We just lost 3TB of data on a SanDisk Extreme SSD

@floofloof@lemmy.ca · 11 months ago

We just lost 3TB of data on a SanDisk Extreme SSD

@jarfil@beehaw.org · edit-2 11 months ago

Can we agree that brand new drives aren’t supposed to fail?

No.

The typical failure rates, for pretty much all electronics, even mechanic stuff, form a “bathtub graph”: relatively many early failures, very few failures for a long time, with a final increasing number of failures tending to a 100%.

That’s why you’re supposed to have a “burn in” period for everything, before you can trust it within some probably (still make backups), and beware of it reaching end of life (make sure the backups actually work).

@u_tamtam@programming.dev · 11 months ago

That’s absolutely true in the physical sense, but in the “commercial”/practical sense, most respectable companies’ QA process would shave off a large part of that first bathtub slope through testing and good quality practices. Not everything off of the assembly line is meant to make it into a boxed up product.

@jarfil@beehaw.org · 11 months ago

Apparently even respectable companies are finding out that it’s cheaper to skimp on QA and just ship a replacement item when a customer complains. Particularly when it’s small items that aren’t too expensive to ship, but some are doing it even with full blown HDDs.

@agentsquirrel@beehaw.org · 11 months ago

Indeed. An old EE mentor told me once that most component aging takes place the first two weeks of operation. If it operates for two weeks, it will probably operate for a long, long time after that. When you’re burning in a piece of gear, it helps the testing process if you put it in a high temperature environment as well (within reason) to place more stress on the components.

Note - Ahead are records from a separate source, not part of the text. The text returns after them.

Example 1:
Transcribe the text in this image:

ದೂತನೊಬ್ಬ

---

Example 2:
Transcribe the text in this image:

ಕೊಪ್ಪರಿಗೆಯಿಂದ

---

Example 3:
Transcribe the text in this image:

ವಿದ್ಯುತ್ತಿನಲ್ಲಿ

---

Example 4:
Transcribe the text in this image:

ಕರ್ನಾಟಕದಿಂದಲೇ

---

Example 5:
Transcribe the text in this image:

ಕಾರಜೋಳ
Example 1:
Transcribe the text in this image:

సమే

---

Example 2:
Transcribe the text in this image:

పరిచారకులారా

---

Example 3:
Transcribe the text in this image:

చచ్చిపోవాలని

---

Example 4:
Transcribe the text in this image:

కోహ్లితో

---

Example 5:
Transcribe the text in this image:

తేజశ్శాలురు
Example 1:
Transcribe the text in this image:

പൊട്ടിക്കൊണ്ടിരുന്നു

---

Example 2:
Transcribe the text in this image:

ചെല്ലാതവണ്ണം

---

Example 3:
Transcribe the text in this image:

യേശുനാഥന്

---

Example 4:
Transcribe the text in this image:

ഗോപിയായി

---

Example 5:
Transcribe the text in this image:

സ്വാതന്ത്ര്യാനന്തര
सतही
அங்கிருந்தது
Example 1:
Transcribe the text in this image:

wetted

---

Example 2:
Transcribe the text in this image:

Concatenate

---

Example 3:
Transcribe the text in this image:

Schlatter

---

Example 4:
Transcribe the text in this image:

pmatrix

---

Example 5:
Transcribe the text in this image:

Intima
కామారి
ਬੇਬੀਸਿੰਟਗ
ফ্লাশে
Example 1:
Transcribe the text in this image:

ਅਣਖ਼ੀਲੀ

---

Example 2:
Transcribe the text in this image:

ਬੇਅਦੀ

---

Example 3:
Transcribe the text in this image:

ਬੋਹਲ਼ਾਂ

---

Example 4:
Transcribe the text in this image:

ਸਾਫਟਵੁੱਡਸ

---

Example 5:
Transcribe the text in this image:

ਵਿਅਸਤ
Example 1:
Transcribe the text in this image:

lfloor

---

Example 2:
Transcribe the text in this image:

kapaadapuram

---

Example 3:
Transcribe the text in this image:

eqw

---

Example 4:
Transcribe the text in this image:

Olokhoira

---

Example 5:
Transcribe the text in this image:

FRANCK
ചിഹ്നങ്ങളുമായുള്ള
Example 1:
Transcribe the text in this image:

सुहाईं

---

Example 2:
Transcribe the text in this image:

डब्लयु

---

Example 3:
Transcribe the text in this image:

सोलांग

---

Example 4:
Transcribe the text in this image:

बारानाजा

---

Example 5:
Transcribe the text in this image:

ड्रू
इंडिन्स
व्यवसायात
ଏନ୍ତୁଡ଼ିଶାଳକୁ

@jarfil@beehaw.org · edit-2 11 months ago

The high temperature part is kind of a trap with SSDs: flash memory is easier to write (less likely to error out) at temperatures above 50C, so if you run a write heavy application at higher temperature, it’s less likely to fail than if it was kept colder.

Properly stress testing an SSD would be writing to it while cold (below 20C) and checking read errors while hot (above 60C).

For normal use you’d want the opposite: write hot, read cold.